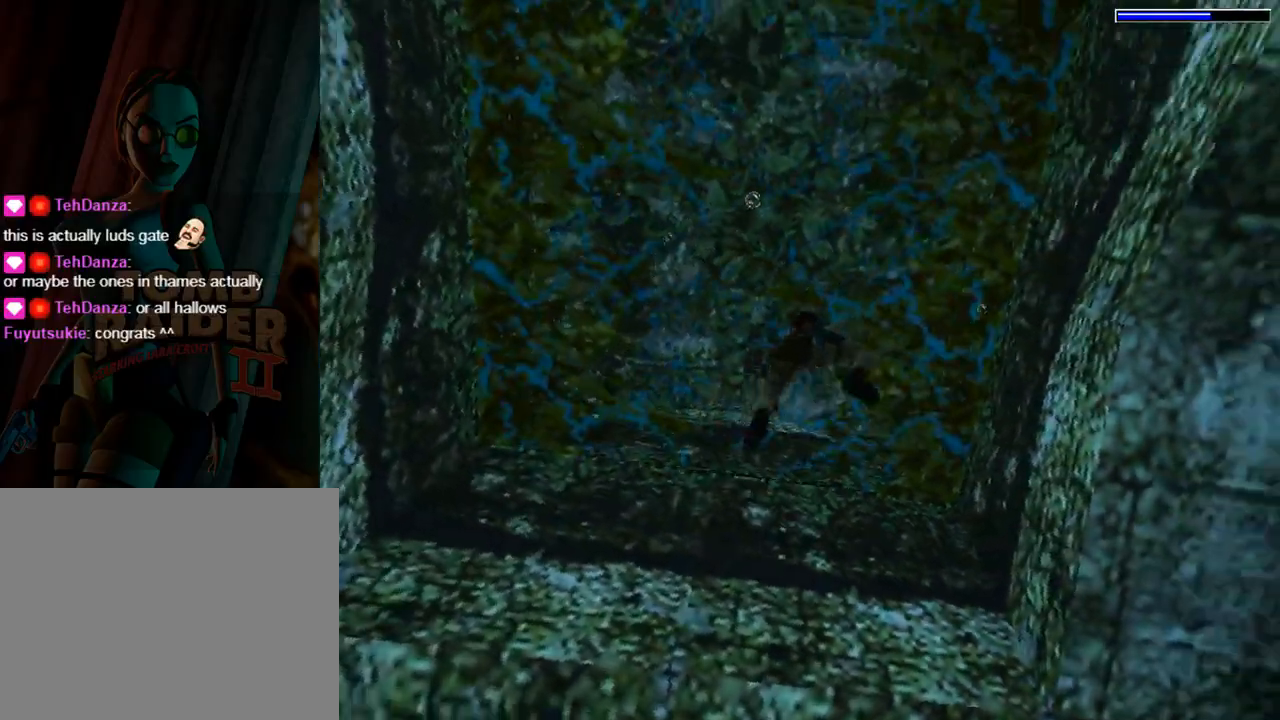
{"buttons": [], "left_stick": "center", "events": [[167, "DPAD_UP", "down"], [333, "DPAD_RIGHT", "up"], [367, "SQUARE", "up"], [467, "DPAD_UP", "up"]]}
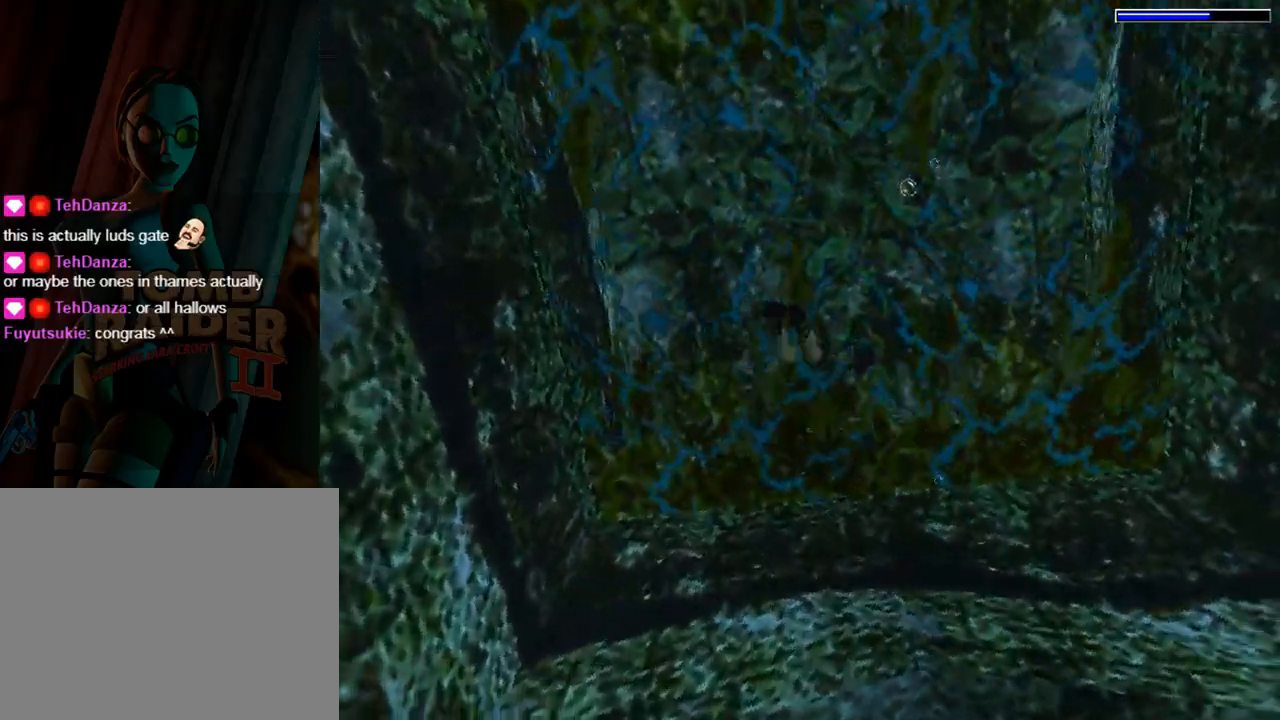
{"buttons": [], "left_stick": "center", "events": []}
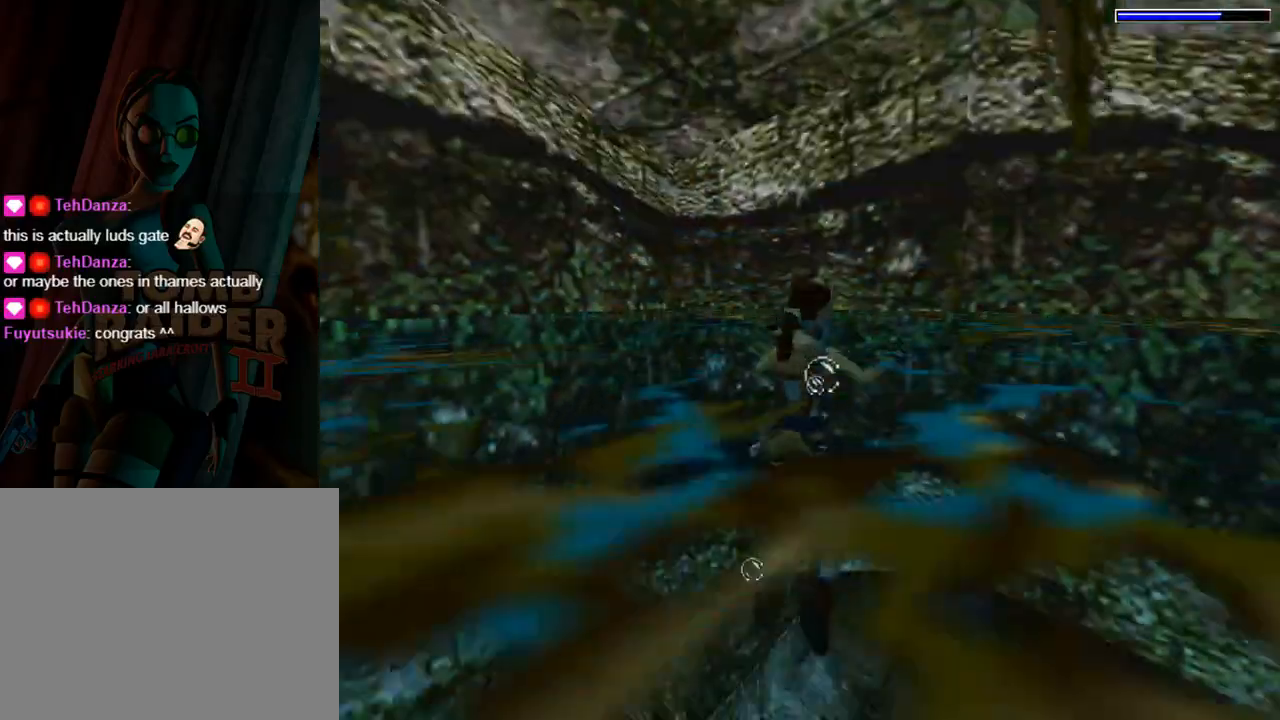
{"buttons": [], "left_stick": "center", "events": []}
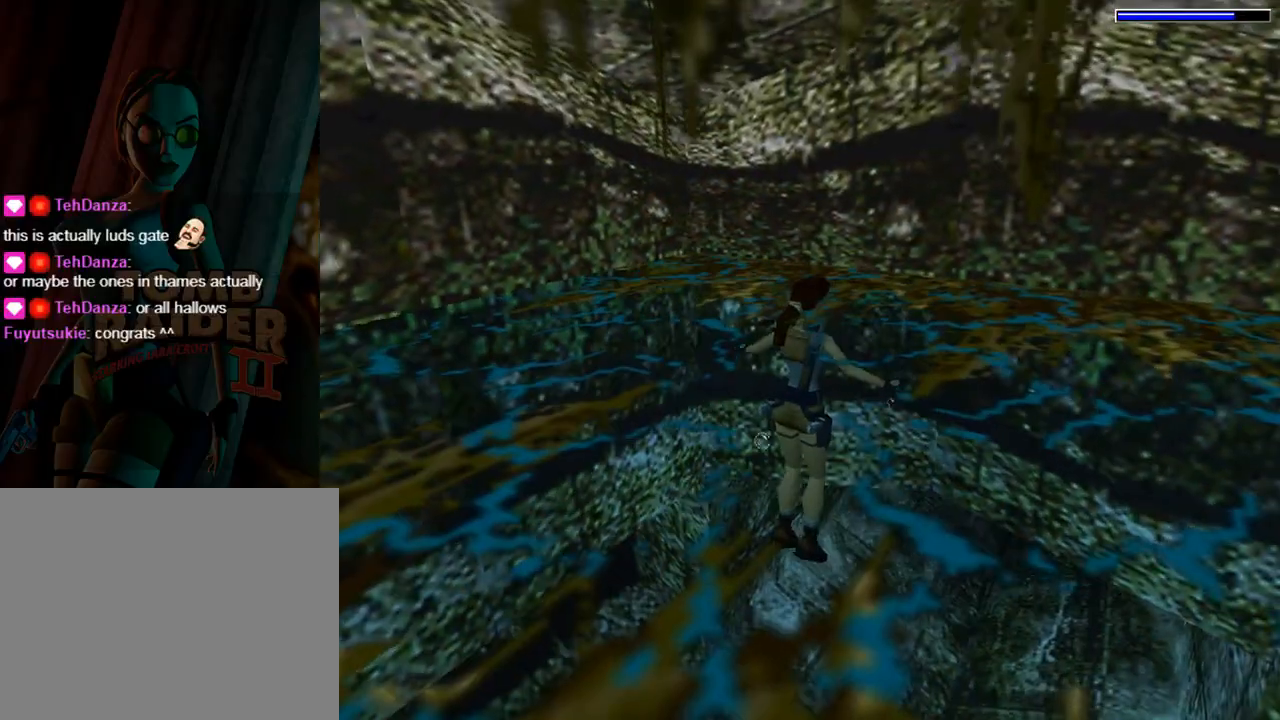
{"buttons": [], "left_stick": "center", "events": []}
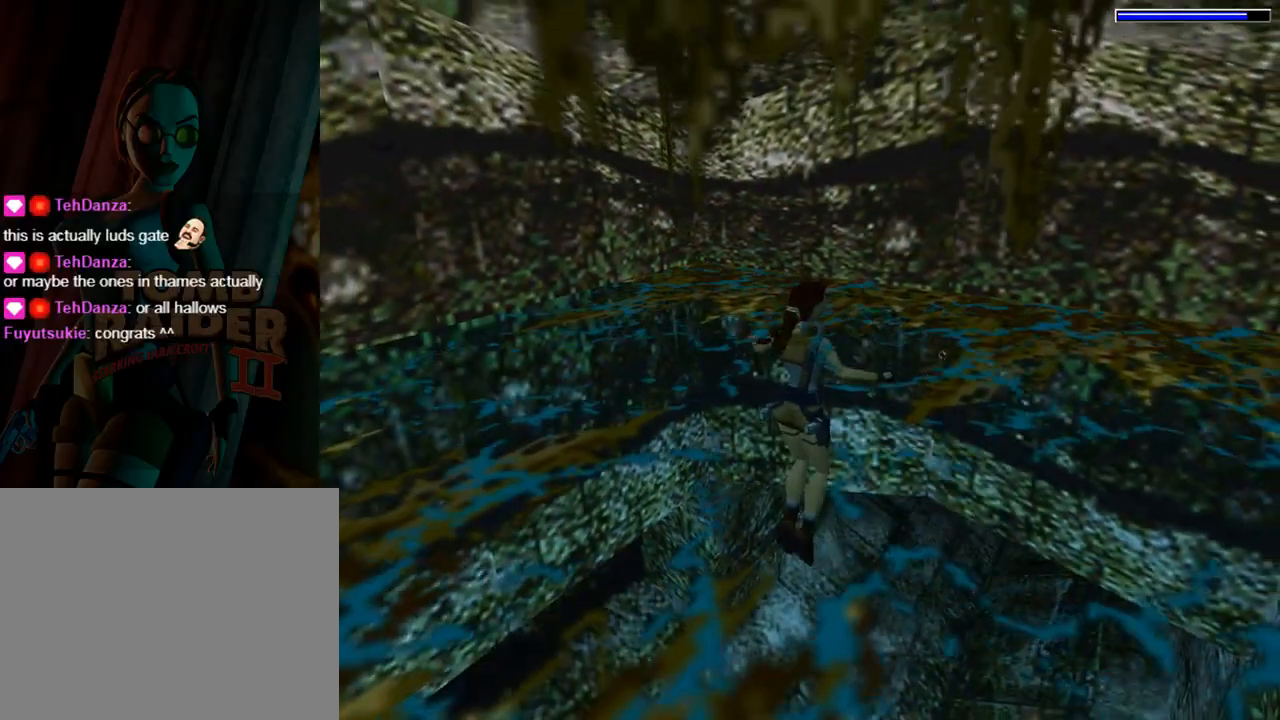
{"buttons": ["SQUARE"], "left_stick": "center", "events": [[267, "SQUARE", "down"]]}
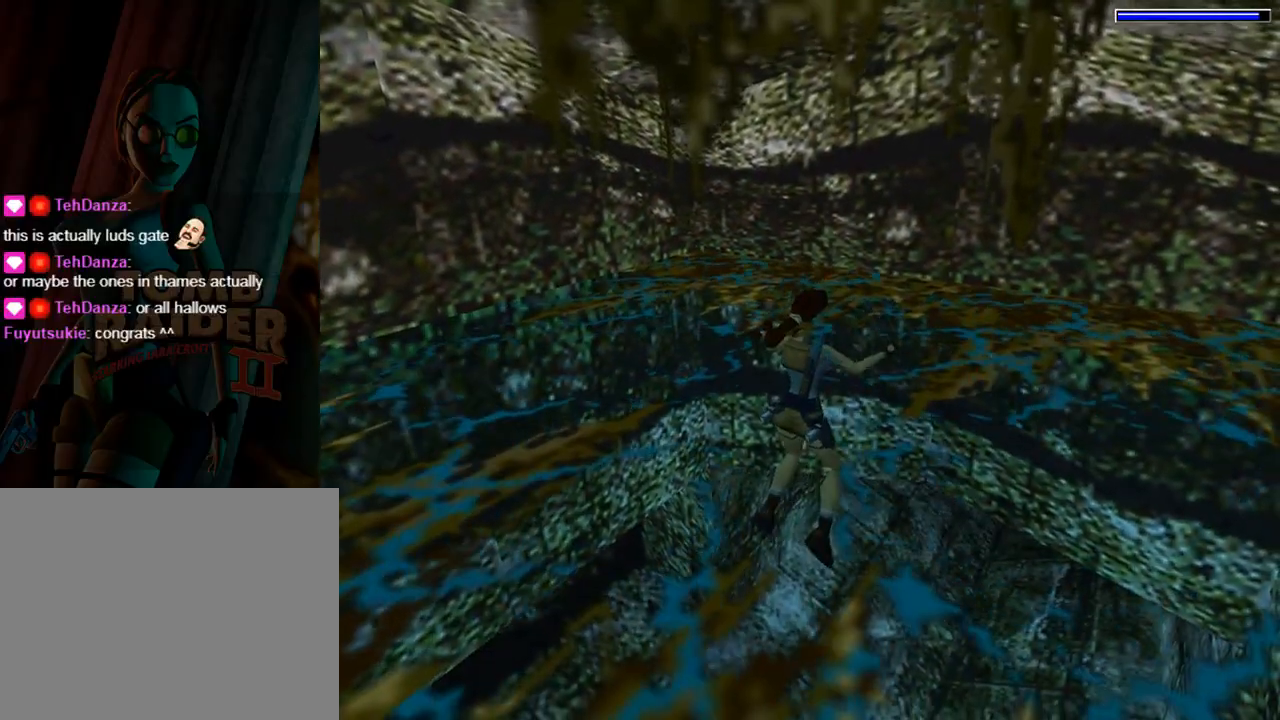
{"buttons": ["SQUARE", "DPAD_UP"], "left_stick": "center", "events": [[500, "DPAD_UP", "down"]]}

════════════════

Could you set down every record above exactly as written, leaving out the pictures?

Exercise result:
{"buttons": [], "left_stick": "center", "events": [[167, "DPAD_UP", "down"], [333, "DPAD_RIGHT", "up"], [367, "SQUARE", "up"], [467, "DPAD_UP", "up"]]}
{"buttons": [], "left_stick": "center", "events": []}
{"buttons": [], "left_stick": "center", "events": []}
{"buttons": [], "left_stick": "center", "events": []}
{"buttons": ["SQUARE"], "left_stick": "center", "events": [[267, "SQUARE", "down"]]}
{"buttons": ["SQUARE", "DPAD_UP"], "left_stick": "center", "events": [[500, "DPAD_UP", "down"]]}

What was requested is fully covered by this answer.